Nos enfants ne sont pas dupes. Ils ont compris que la planète sur laquelle ils ont été accueillis n’est pas en très bon état. Ils ont aussi compris que ce n’est pas de leur faute, mais que ce sera eux qui devront réparer les conneries de leurs prédécesseurs s’ils veulent survivre. Pire encore, ils réalisent que les vieux, les aînés qu’il faut soi-disant respecter, se foutent carrément de ce qui arrive et continue d’épuiser les ressources de cette planète sans souffrir du moindre sentiment de culpabilité. De toute façon, nous allons tous mourir… La tête de mort, c’est nous qui devrions la porter sur nos t-shirts.
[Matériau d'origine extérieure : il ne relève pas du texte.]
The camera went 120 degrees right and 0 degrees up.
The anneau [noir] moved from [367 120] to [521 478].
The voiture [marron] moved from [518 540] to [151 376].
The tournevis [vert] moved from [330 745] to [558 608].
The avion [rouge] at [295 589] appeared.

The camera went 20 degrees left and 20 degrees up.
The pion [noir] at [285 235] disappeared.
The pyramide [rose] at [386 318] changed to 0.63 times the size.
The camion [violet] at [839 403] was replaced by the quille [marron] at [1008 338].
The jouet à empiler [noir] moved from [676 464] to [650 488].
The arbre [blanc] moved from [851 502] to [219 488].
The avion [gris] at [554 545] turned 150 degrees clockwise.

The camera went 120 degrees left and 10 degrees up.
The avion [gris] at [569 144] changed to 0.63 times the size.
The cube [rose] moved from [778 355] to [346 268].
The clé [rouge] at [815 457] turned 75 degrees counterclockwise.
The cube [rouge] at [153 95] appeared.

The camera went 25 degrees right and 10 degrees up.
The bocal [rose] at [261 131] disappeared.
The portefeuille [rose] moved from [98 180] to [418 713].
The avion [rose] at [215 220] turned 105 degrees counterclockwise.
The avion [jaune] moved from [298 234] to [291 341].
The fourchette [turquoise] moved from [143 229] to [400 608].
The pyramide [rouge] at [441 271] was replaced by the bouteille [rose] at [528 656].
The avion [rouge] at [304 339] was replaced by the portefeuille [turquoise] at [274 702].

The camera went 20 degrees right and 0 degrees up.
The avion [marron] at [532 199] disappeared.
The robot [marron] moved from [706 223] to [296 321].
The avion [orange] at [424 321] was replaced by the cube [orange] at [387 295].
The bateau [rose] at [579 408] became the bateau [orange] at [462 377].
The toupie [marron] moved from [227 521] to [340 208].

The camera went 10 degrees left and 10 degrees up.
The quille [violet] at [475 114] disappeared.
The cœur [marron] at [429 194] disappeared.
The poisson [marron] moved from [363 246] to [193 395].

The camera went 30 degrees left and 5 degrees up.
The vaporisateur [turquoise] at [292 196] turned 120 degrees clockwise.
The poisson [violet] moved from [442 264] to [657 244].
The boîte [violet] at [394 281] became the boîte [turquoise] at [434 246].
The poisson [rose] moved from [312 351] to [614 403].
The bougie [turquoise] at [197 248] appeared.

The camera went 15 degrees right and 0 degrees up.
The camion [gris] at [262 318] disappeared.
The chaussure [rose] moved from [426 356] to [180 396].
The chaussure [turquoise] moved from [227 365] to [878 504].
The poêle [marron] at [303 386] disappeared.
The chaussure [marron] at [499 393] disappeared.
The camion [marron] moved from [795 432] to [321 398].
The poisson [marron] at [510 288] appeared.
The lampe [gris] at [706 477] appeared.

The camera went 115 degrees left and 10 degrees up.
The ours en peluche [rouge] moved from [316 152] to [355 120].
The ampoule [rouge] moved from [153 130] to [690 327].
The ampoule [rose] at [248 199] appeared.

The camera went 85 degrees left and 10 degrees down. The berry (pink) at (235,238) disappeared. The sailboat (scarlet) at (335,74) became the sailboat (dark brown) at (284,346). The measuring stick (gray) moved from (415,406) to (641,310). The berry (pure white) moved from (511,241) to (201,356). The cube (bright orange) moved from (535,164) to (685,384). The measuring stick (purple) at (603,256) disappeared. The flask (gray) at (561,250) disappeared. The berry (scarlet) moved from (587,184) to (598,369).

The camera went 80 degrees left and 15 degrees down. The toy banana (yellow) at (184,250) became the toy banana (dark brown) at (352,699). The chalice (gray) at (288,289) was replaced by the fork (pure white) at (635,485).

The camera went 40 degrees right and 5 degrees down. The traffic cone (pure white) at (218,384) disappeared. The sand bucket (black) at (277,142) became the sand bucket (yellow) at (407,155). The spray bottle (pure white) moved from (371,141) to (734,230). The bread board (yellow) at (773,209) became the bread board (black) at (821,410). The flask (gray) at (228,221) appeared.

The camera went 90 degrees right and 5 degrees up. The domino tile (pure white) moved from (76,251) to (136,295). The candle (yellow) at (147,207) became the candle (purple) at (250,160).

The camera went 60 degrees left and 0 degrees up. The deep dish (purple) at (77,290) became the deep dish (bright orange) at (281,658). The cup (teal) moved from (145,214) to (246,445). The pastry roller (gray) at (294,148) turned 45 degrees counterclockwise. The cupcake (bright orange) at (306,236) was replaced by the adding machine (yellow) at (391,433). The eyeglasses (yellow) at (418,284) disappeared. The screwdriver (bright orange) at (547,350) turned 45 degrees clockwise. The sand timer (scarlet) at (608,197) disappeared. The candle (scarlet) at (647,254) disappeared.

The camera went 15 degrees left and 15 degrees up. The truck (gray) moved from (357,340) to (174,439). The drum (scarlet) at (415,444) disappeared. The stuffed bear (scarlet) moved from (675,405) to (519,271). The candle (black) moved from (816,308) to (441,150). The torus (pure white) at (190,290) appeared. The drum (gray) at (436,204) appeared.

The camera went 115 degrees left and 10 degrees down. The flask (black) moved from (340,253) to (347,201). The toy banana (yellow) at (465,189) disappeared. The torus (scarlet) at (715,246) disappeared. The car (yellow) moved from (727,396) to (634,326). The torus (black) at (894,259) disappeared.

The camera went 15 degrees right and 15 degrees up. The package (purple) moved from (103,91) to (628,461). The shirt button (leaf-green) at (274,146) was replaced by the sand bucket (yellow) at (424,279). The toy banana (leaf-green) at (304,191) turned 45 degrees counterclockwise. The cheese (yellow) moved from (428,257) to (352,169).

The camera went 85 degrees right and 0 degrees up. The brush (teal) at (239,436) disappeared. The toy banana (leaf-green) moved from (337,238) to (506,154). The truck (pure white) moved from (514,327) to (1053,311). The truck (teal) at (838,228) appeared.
Il n’y a pas que l’environnement qui m’inquiète. Il y a aussi l’attitude des humains qui continuent à se faire la guerre, à tuer, à violer, à semer la peur autour d’eux. Parmi eux, beaucoup sont prêts à mourir avant l’heure. Beaucoup portent sur leur front le signe de la mort.
Qu’avons-nous donc perdu? Je veux bien regarder l’avenir avec un peu d’espoir. Je ne sais pas trop ce qui pourrait me rassurer. Sentir une véritable volonté se manifester à l’échelle mondiale, peut-être. Nous avons tous l’impression que tout se passe au-dessus de nous et que le simple citoyen n’a pas vraiment de pouvoir. C’est ce sentiment d’impuissance qui me laisse perplexe. Je ne sais pas quoi faire. Je ne sais pas ce qui va nous arriver, je ne sais pas comment nous allons nous en sortir.
Malgré ces inquiétudes, la vie continue et les années passent. J’aurai 49 ans demain, et j’espère que je serai entourée de ceux que j’aime pour les célébrer. J’espère que le soleil brillera et que la terre ne tremblera pas. J’invoquerai les dieux pour qu’ils nous protègent et je ferai une offrande pour apaiser leur colère.